Après un autre titre de saison régulière, la Victoire de Montréal complète sa préparation avant de s’attaquer aux séries de la LPHF.
Et dans sa quête d’une première Coupe Walter, la Victoire est devant un grand défi : celui d’affronter l’équipe double championne en titre, le Frost du Minnesota.
Est-ce enfin l’année de la victoire?
Un élément encourageant à l’aube de ce troisième parcours éliminatoire dans l’histoire de l’équipe, c’est sans doute la présence de Marie-Philip Poulin.
Parce que si les derniers mois de Poulin n’ont pas été faciles, le prochain pourrait être nettement plus positif.
Après avoir regardé les succès de ses coéquipières dans les gradins ou à la maison pendant dix rencontres, Capitaine Clutch est revenue au jeu juste à temps pour disputer le dernier match de la saison, samedi dernier, à Seattle.
« Depuis les Jeux olympiques aussi, disons que ça n’a pas été facile mentalement et physiquement. Je pense que ça fait partie de la vie d’athlète, de savoir comment se remonter les manches et comment aller au travail. Quand tu es à l’écart et que tu ne peux pas revenir, je pense que de voir les filles avoir autant de succès, j’étais vraiment fière de faire partie de la Victoire », a confié Poulin aux médias.
Cette fierté, la Victoire compte la transposer dès la demi-finale des séries, contre le Frost, qui compte peut-être sur la meilleure attaque du circuit.
Cette puissante attaque, qui a marqué 91 buts en 30 matchs, a été complètement réduite au silence avec seulement trois buts en quatre matchs contre Montréal et Ann-Renée Desbiens cette saison.
« Elles aiment prendre l’espace, puis foncer au filet. Il faudra jouer de façon physique pour les empêcher d’imposer leur style, ce qui devrait les frustrer », a expliqué Hayley Scamurra.
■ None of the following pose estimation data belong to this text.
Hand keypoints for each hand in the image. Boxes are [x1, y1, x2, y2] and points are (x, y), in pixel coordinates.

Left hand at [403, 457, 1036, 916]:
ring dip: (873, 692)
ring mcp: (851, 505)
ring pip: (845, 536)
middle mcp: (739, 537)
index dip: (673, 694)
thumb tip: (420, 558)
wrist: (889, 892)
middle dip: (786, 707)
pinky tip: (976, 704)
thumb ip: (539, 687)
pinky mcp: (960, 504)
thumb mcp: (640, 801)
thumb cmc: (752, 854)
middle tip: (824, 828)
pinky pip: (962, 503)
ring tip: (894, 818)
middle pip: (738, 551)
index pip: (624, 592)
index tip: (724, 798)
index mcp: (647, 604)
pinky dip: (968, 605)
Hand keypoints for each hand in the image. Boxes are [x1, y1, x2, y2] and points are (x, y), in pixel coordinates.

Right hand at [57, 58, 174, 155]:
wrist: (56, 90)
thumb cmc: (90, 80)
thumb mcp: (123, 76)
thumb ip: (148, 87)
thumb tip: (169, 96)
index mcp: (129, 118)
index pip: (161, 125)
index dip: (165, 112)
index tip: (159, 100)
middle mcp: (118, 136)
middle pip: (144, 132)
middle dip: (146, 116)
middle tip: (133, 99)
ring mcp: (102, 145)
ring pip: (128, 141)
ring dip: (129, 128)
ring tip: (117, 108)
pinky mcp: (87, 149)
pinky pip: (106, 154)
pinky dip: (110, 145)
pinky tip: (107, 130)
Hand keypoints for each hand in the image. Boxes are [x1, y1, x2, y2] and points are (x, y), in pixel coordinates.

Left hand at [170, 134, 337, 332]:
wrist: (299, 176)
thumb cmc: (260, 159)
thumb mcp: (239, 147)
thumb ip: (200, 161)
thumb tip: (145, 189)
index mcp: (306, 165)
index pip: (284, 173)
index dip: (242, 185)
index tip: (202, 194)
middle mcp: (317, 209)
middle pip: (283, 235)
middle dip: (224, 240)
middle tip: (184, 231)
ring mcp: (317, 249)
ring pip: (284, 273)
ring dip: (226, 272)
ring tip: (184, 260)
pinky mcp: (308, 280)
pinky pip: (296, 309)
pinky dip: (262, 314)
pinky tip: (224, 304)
Au niveau de l’expérience, il est vrai le Frost a remporté les grands honneurs à deux reprises en deux saisons.
Il ne faut toutefois pas oublier que Montréal a fait l’acquisition pendant l’entre-saison de plusieurs joueuses qui ont de l’expérience en séries, dont Maggie Flaherty… qui a justement deux bagues de la Coupe Walter.
« Nous avons énormément d’expérience et pas seulement en LPHF. Nous avons tous joué de gros matchs. Nous savons rester calmes. Nous avons un groupe mature », s’est réjouie Flaherty.
C’est donc avec de l’expérience, de la profondeur et une gardienne au sommet de sa forme que Montréal voudra à son tour, lever le précieux trophée cette année.
« C’est en-haut de la liste c’est sûr, a dit Poulin. Les deux dernières années, on a terminé au sommet du classement, mais on ne traversait pas la première ronde. On est affamées. »
« Nous avons tellement travaillé fort cette saison. On a mis sur la glace un excellent produit, a ajouté Kori Cheverie. Avec les détails, un bon jeu défensif et notre profondeur, j’ai hâte de voir ce qu’on va accomplir. »
Les Montréalaises tenteront d’amorcer la série du bon pied dès samedi, 14h, devant leurs partisans, à la Place Bell.
Il faut dire qu’elles ont connu des succès records dans cet amphithéâtre cette saison comme le démontre leur fiche de 11 victoires et une seule défaite en prolongation.